**Your task:**
Among the entries that follow, tally the lines with the string "drivers". Give no more than the number.

**Recorded data:**
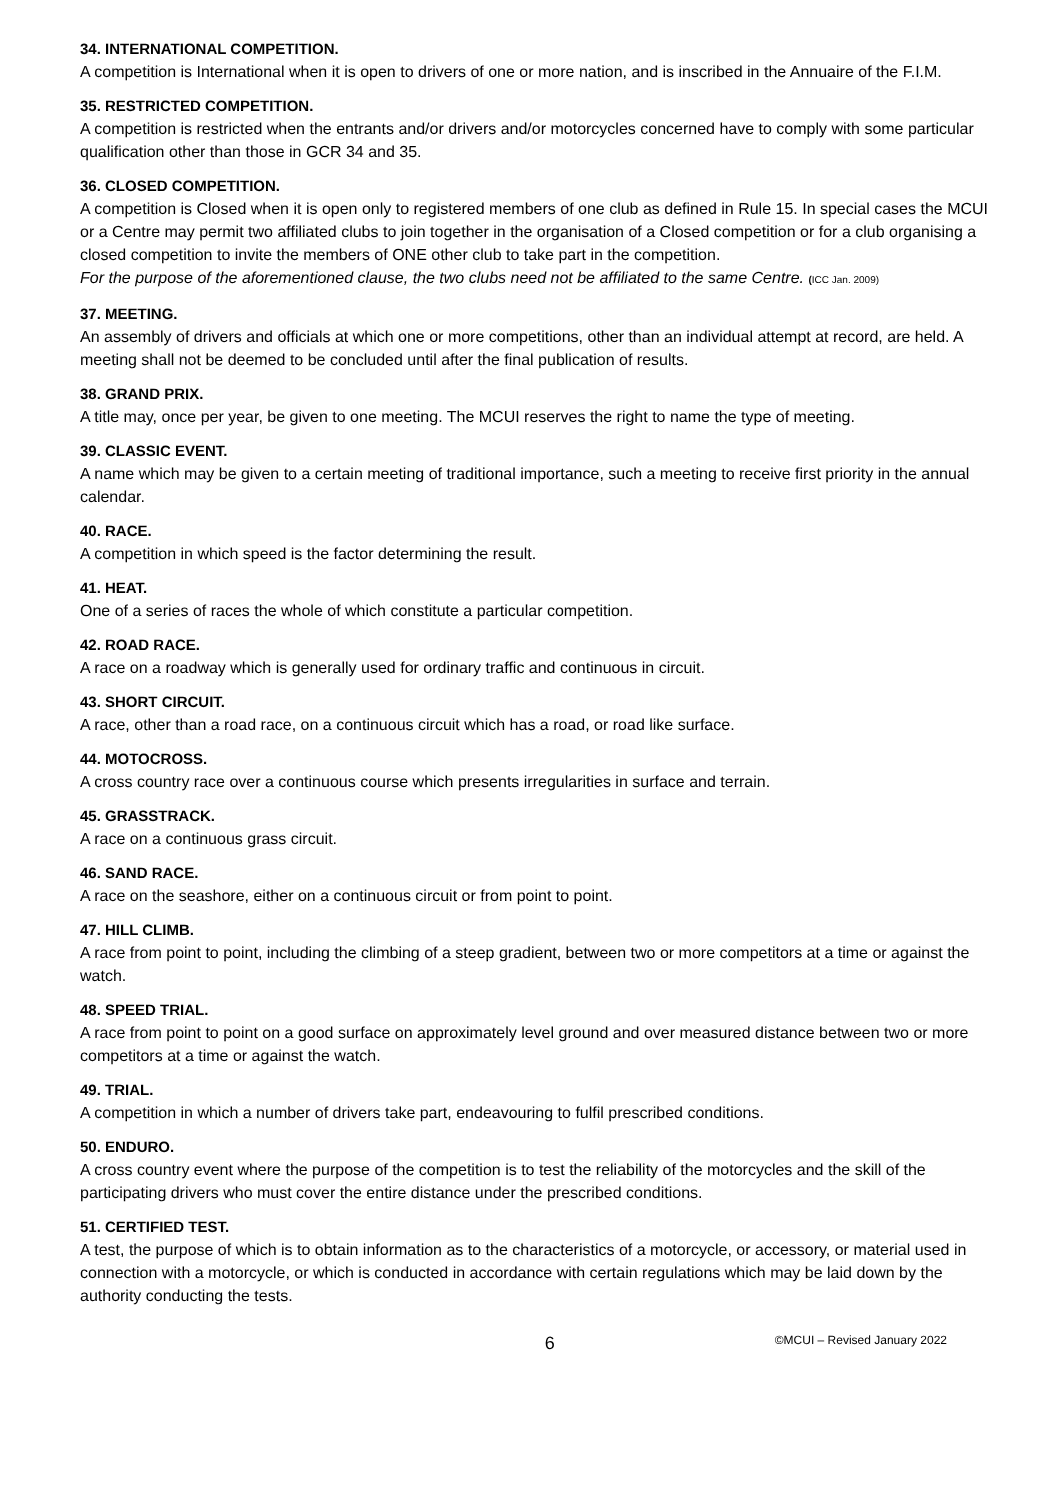34. INTERNATIONAL COMPETITION.
A competition is International when it is open to drivers of one or more nation, and is inscribed in the Annuaire of the F.I.M.
35. RESTRICTED COMPETITION.
A competition is restricted when the entrants and/or drivers and/or motorcycles concerned have to comply with some particular qualification other than those in GCR 34 and 35.
36. CLOSED COMPETITION.
A competition is Closed when it is open only to registered members of one club as defined in Rule 15. In special cases the MCUI or a Centre may permit two affiliated clubs to join together in the organisation of a Closed competition or for a club organising a closed competition to invite the members of ONE other club to take part in the competition.
For the purpose of the aforementioned clause, the two clubs need not be affiliated to the same Centre. (ICC Jan. 2009)
37. MEETING.
An assembly of drivers and officials at which one or more competitions, other than an individual attempt at record, are held. A meeting shall not be deemed to be concluded until after the final publication of results.
38. GRAND PRIX.
A title may, once per year, be given to one meeting. The MCUI reserves the right to name the type of meeting.
39. CLASSIC EVENT.
A name which may be given to a certain meeting of traditional importance, such a meeting to receive first priority in the annual calendar.
40. RACE.
A competition in which speed is the factor determining the result.
41. HEAT.
One of a series of races the whole of which constitute a particular competition.
42. ROAD RACE.
A race on a roadway which is generally used for ordinary traffic and continuous in circuit.
43. SHORT CIRCUIT.
A race, other than a road race, on a continuous circuit which has a road, or road like surface.
44. MOTOCROSS.
A cross country race over a continuous course which presents irregularities in surface and terrain.
45. GRASSTRACK.
A race on a continuous grass circuit.
46. SAND RACE.
A race on the seashore, either on a continuous circuit or from point to point.
47. HILL CLIMB.
A race from point to point, including the climbing of a steep gradient, between two or more competitors at a time or against the watch.
48. SPEED TRIAL.
A race from point to point on a good surface on approximately level ground and over measured distance between two or more competitors at a time or against the watch.
49. TRIAL.
A competition in which a number of drivers take part, endeavouring to fulfil prescribed conditions.
50. ENDURO.
A cross country event where the purpose of the competition is to test the reliability of the motorcycles and the skill of the participating drivers who must cover the entire distance under the prescribed conditions.
51. CERTIFIED TEST.
A test, the purpose of which is to obtain information as to the characteristics of a motorcycle, or accessory, or material used in connection with a motorcycle, or which is conducted in accordance with certain regulations which may be laid down by the authority conducting the tests.
6 ©MCUI – Revised January 2022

**Solution to the exercise:**
5